## Task to carry out
Your answer must consist of every line from the data below that includes the word "hours".

-- Opening Marker --

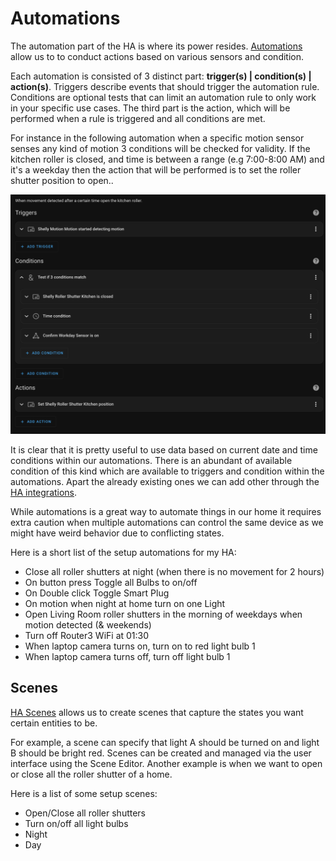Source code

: # Automations

The automation part of the HA is where its power resides. [Automations](https://www.home-assistant.io/docs/automation/basics/) allow us to to conduct actions based on various sensors and condition. 

Each automation is consisted of 3 distinct part: **trigger(s) | condition(s) | action(s)**. Triggers describe events that should trigger the automation rule. Conditions are optional tests that can limit an automation rule to only work in your specific use cases. The third part is the action, which will be performed when a rule is triggered and all conditions are met.

For instance in the following automation when a specific motion sensor senses any kind of motion 3 conditions will be checked for validity. If the kitchen roller is closed, and time is between a range (e.g 7:00-8:00 AM) and it's a weekday then the action that will be performed is to set the roller shutter position to open.. 

![Roller-Shutters-Automation](./images/roller-shutters.png)

It is clear that it is pretty useful to use data based on current date and time conditions within our automations. There is an abundant of available condition of this kind which are available to triggers and condition within the automations. 
Apart the already existing ones we can add other through the [HA integrations](https://www.home-assistant.io/integrations). 

While automations is a great way to automate things in our home it requires extra caution when multiple automations can control the same device as we might have weird behavior due to conflicting states.

Here is a short list of the setup automations for my HA:
* Close all roller shutters at night (when there is no movement for 2 hours)
* On button press Toggle all Bulbs to on/off
* On Double click Toggle Smart Plug
* On motion when night at home turn on one Light
* Open Living Room roller shutters in the morning of weekdays when motion detected (& weekends)
* Turn off Router3 WiFi at 01:30
* When laptop camera turns on, turn on to red light bulb 1
* When laptop camera turns off, turn off light bulb 1

## Scenes

[HA Scenes](https://www.home-assistant.io/integrations/scene/) allows us to create scenes that capture the states you want certain entities to be. 

For example, a scene can specify that light A should be turned on and light B should be bright red. Scenes can be created and managed via the user interface using the Scene Editor. Another example is when we want to open or close all the roller shutter of a home.

Here is a list of some setup scenes:
* Open/Close all roller shutters
* Turn on/off all light bulbs
* Night
* Day
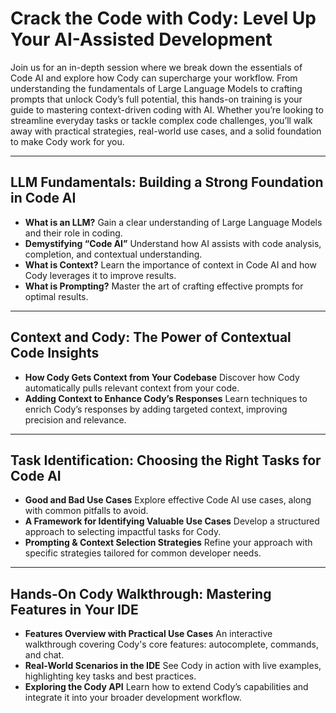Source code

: # Crack the Code with Cody: Level Up Your AI-Assisted Development
Join us for an in-depth session where we break down the essentials of Code AI and explore how Cody can supercharge your workflow. From understanding the fundamentals of Large Language Models to crafting prompts that unlock Cody’s full potential, this hands-on training is your guide to mastering context-driven coding with AI. Whether you’re looking to streamline everyday tasks or tackle complex code challenges, you’ll walk away with practical strategies, real-world use cases, and a solid foundation to make Cody work for you.

---

## LLM Fundamentals: Building a Strong Foundation in Code AI  
- **What is an LLM?** Gain a clear understanding of Large Language Models and their role in coding.
- **Demystifying “Code AI”** Understand how AI assists with code analysis, completion, and contextual understanding.
- **What is Context?** Learn the importance of context in Code AI and how Cody leverages it to improve results.
- **What is Prompting?** Master the art of crafting effective prompts for optimal results.

---

## Context and Cody: The Power of Contextual Code Insights  
- **How Cody Gets Context from Your Codebase** Discover how Cody automatically pulls relevant context from your code.
- **Adding Context to Enhance Cody’s Responses** Learn techniques to enrich Cody’s responses by adding targeted context, improving precision and relevance.

---

## Task Identification: Choosing the Right Tasks for Code AI  
- **Good and Bad Use Cases** Explore effective Code AI use cases, along with common pitfalls to avoid.
- **A Framework for Identifying Valuable Use Cases** Develop a structured approach to selecting impactful tasks for Cody.
- **Prompting & Context Selection Strategies** Refine your approach with specific strategies tailored for common developer needs.

---

## Hands-On Cody Walkthrough: Mastering Features in Your IDE  
- **Features Overview with Practical Use Cases** An interactive walkthrough covering Cody's core features: autocomplete, commands, and chat.
- **Real-World Scenarios in the IDE** See Cody in action with live examples, highlighting key tasks and best practices.
- **Exploring the Cody API** Learn how to extend Cody’s capabilities and integrate it into your broader development workflow.

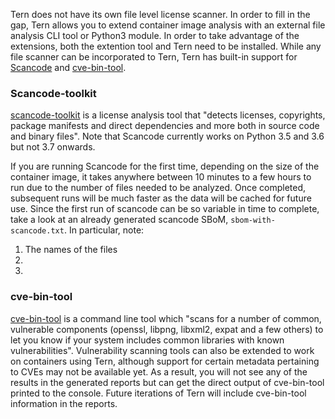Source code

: Tern does not have its own file level license scanner. In order to fill in the gap, Tern allows you to extend container image analysis with an external file analysis CLI tool or Python3 module. In order to take advantage of the extensions, both the extention tool and Tern need to be installed. While any file scanner can be incorporated to Tern, Tern has built-in support for [Scancode](https://github.com/nexB/scancode-toolkit) and [cve-bin-tool](https://github.com/intel/cve-bin-tool).

### Scancode-toolkit

[scancode-toolkit](https://github.com/nexB/scancode-toolkit) is a license analysis tool that "detects licenses, copyrights, package manifests and direct dependencies and more both in source code and binary files". Note that Scancode currently works on Python 3.5 and 3.6 but not 3.7 onwards. 

If you are running Scancode for the first time, depending on the size of the container image, it takes anywhere between 10 minutes to a few hours to run due to the number of files needed to be analyzed. Once completed, subsequent runs will be much faster as the data will be cached for future use. Since the first run of scancode can be so variable in time to complete, take a look at an already generated scancode SBoM, `sbom-with-scancode.txt`. In particular, note:

1) The names of the files 
2)
3)


### cve-bin-tool

[cve-bin-tool](https://github.com/intel/cve-bin-tool) is a command line tool which "scans for a number of common, vulnerable components (openssl, libpng, libxml2, expat and a few others) to let you know if your system includes common libraries with known vulnerabilities". Vulnerability scanning tools can also be extended to work on containers using Tern, although support for certain metadata pertaining to CVEs may not be available yet. As a result, you will not see any of the results in the generated reports but can get the direct output of cve-bin-tool printed to the console. Future iterations of Tern will include cve-bin-tool information in the reports.
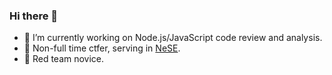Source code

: ### Hi there 👋

- 🔭 I’m currently working on Node.js/JavaScript code review and analysis.
- 🚩 Non-full time ctfer, serving in [NeSE](https://ctftime.org/team/13575/).
- 🦉 Red team novice.
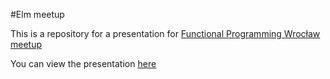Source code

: #Elm meetup

This is a repository for a presentation for [Functional Programming Wrocław meetup](http://www.meetup.com/Functional-Programming-Wroclaw/)


You can view the presentation [here](https://tbialecki.github.io/elm-meetup/)
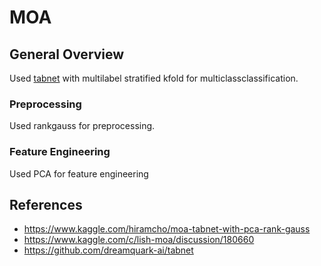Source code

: # MOA
## General Overview
Used [tabnet](https://github.com/dreamquark-ai/tabnet) with multilabel stratified kfold for multiclassclassification.
### Preprocessing 
Used rankgauss for preprocessing.
### Feature Engineering
Used PCA for feature engineering

## References
- https://www.kaggle.com/hiramcho/moa-tabnet-with-pca-rank-gauss
- https://www.kaggle.com/c/lish-moa/discussion/180660
- https://github.com/dreamquark-ai/tabnet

-- Closing Marker --

## Task solution
* Close all roller shutters at night (when there is no movement for 2 hours)
If you are running Scancode for the first time, depending on the size of the container image, it takes anywhere between 10 minutes to a few hours to run due to the number of files needed to be analyzed. Once completed, subsequent runs will be much faster as the data will be cached for future use. Since the first run of scancode can be so variable in time to complete, take a look at an already generated scancode SBoM, `sbom-with-scancode.txt`. In particular, note:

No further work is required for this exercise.